産経抄

譲位めぐる民進党幹部らの物言いが、どうにも気になる 1月28日

 天皇陛下の譲位をめぐる議論が主要テーマとなった26日の衆院予算委員会で、安倍晋三首相が戒めた語句が耳に残った。「それはまさに、玉座(ぎょくざ)を胸壁となすことにつながっていく」。立法府たる国会の場で、陛下のお言葉を引用することには、慎重でなければならないとの指摘である。

 ▼胸壁とは、胸の高さに築いた矢防ぎの壁やとりでを意味する。大正2年に、後に憲政の神様と呼ばれる尾崎行雄が、桂太郎内閣をこう糾弾したことが有名だ。「彼らは玉座をもって胸壁となし、詔勅をもって弾丸に代えて政敵を倒さんとするもの」。

 ▼自分たちこそ天皇の意を体していると、天皇の権威を利用してかさにかかる態度を批判したものである。
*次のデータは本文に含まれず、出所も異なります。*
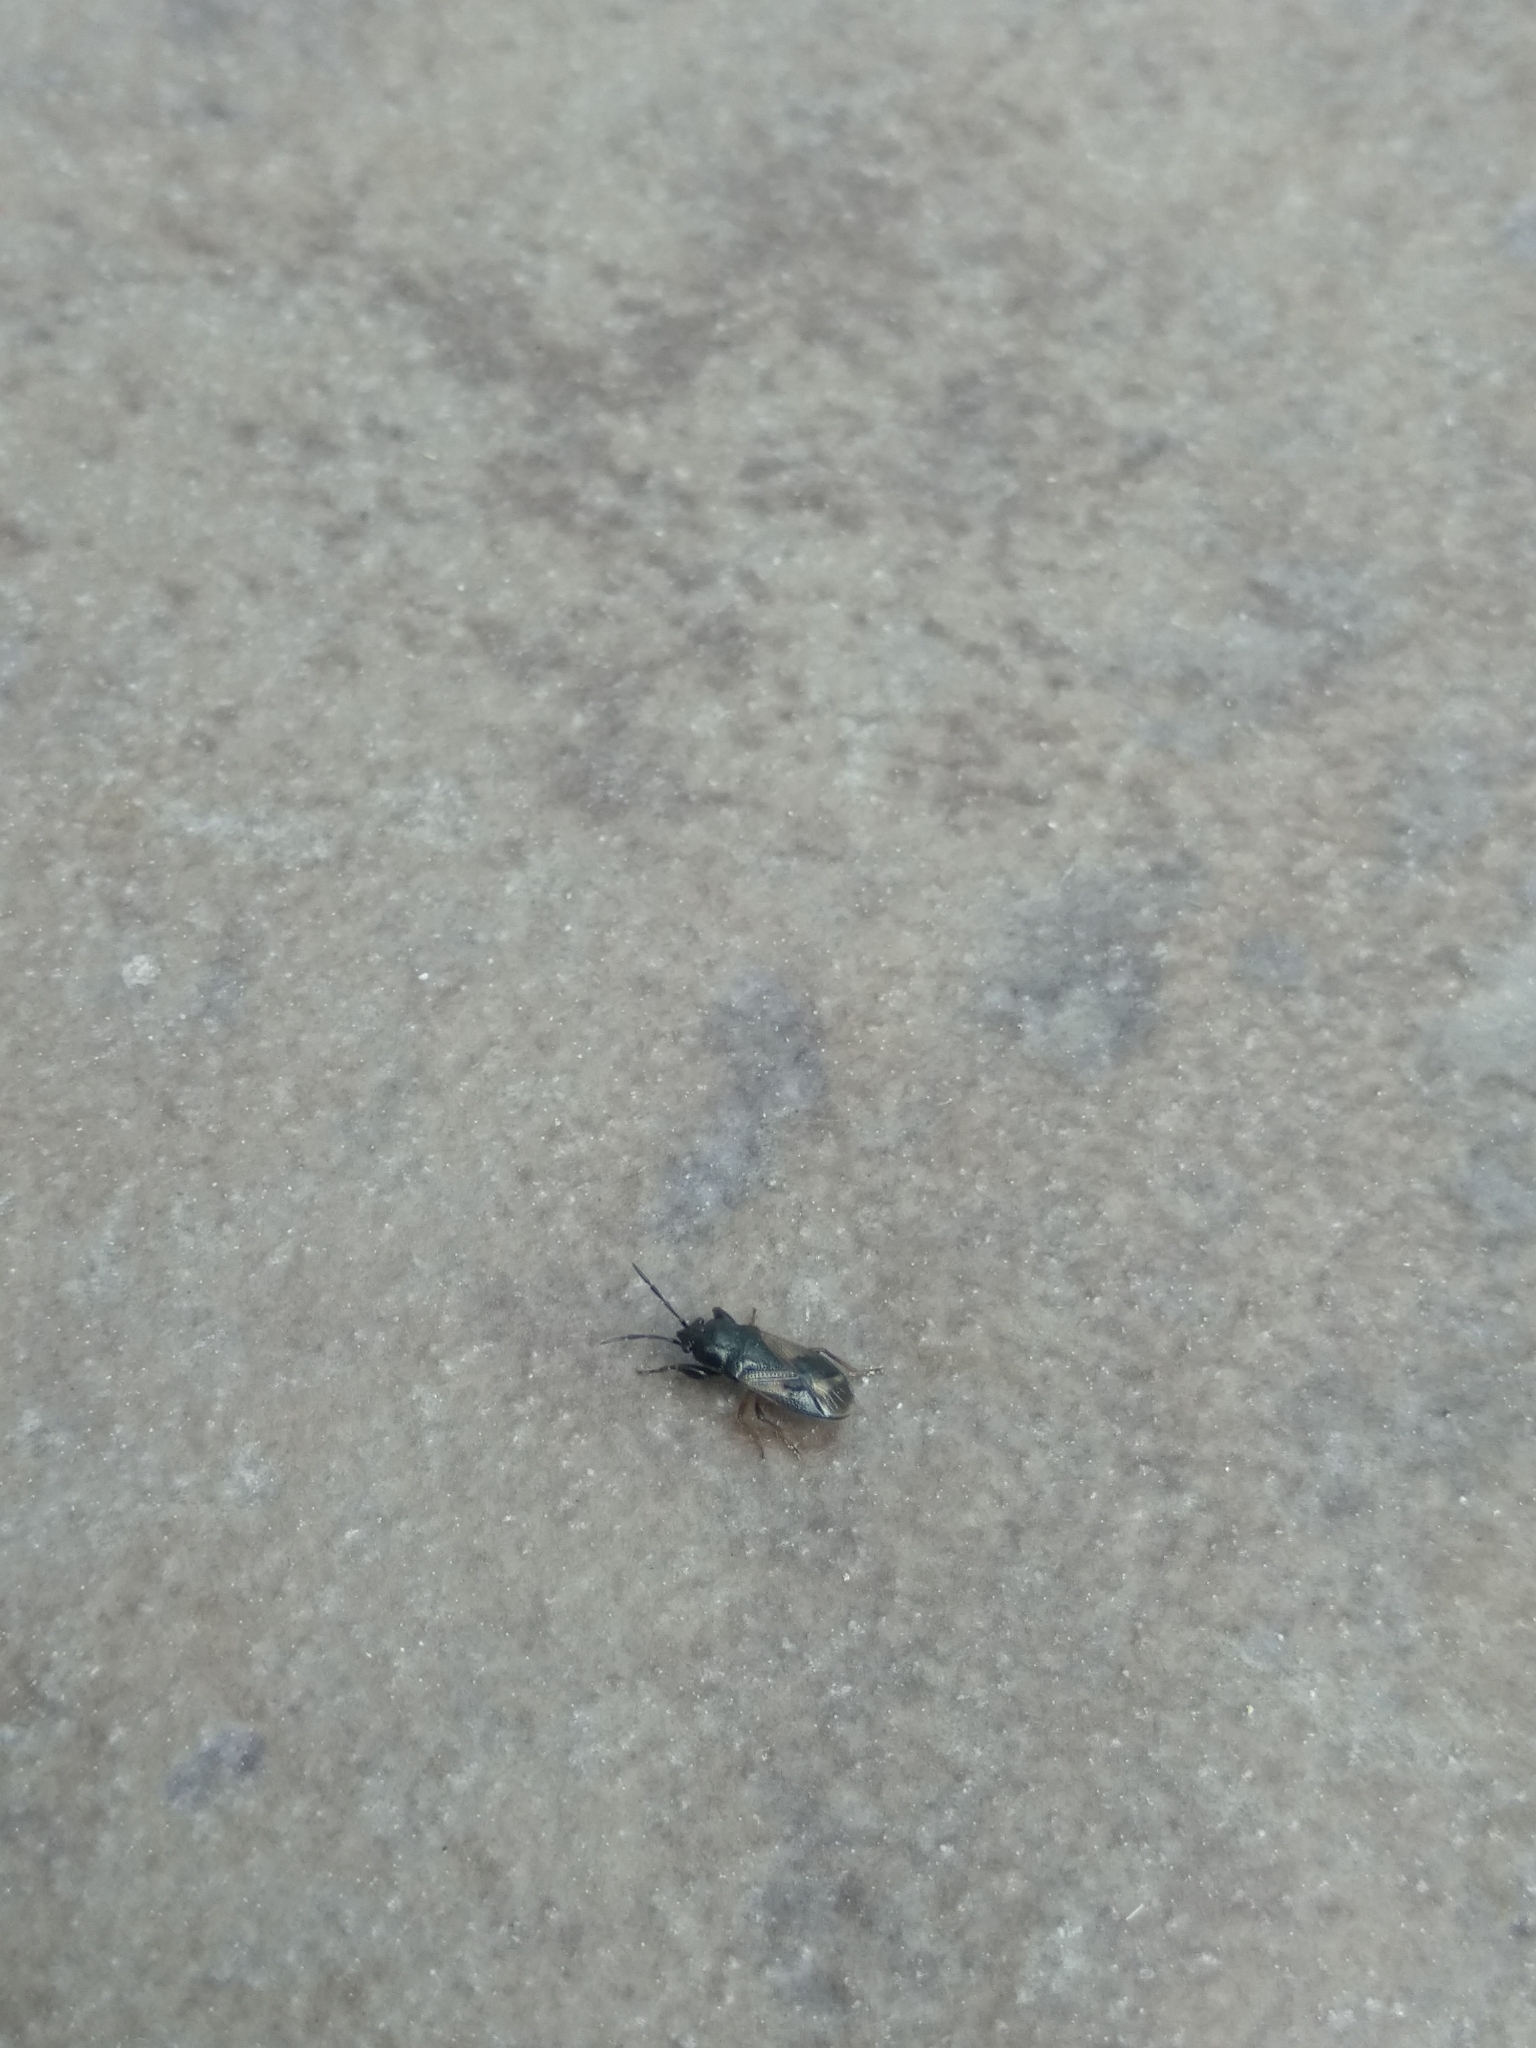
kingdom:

明治憲法下でも、こうした「玉座の蔭(かげ)に隠れて政敵を狙撃するがごとき挙動」(尾崎)はよろしくないとされてきた。

 ▼譲位をめぐる民進党幹部らの物言いが、どうにも気になる。彼らは陛下のお言葉を引用して「十分忖度(そんたく)」(野田佳彦幹事長)、「しっかり忖度」(細野豪志代表代行)などと強調する。他者の心を推し量る「忖度」という言葉を多用し、政府はそれをしていないと攻撃する。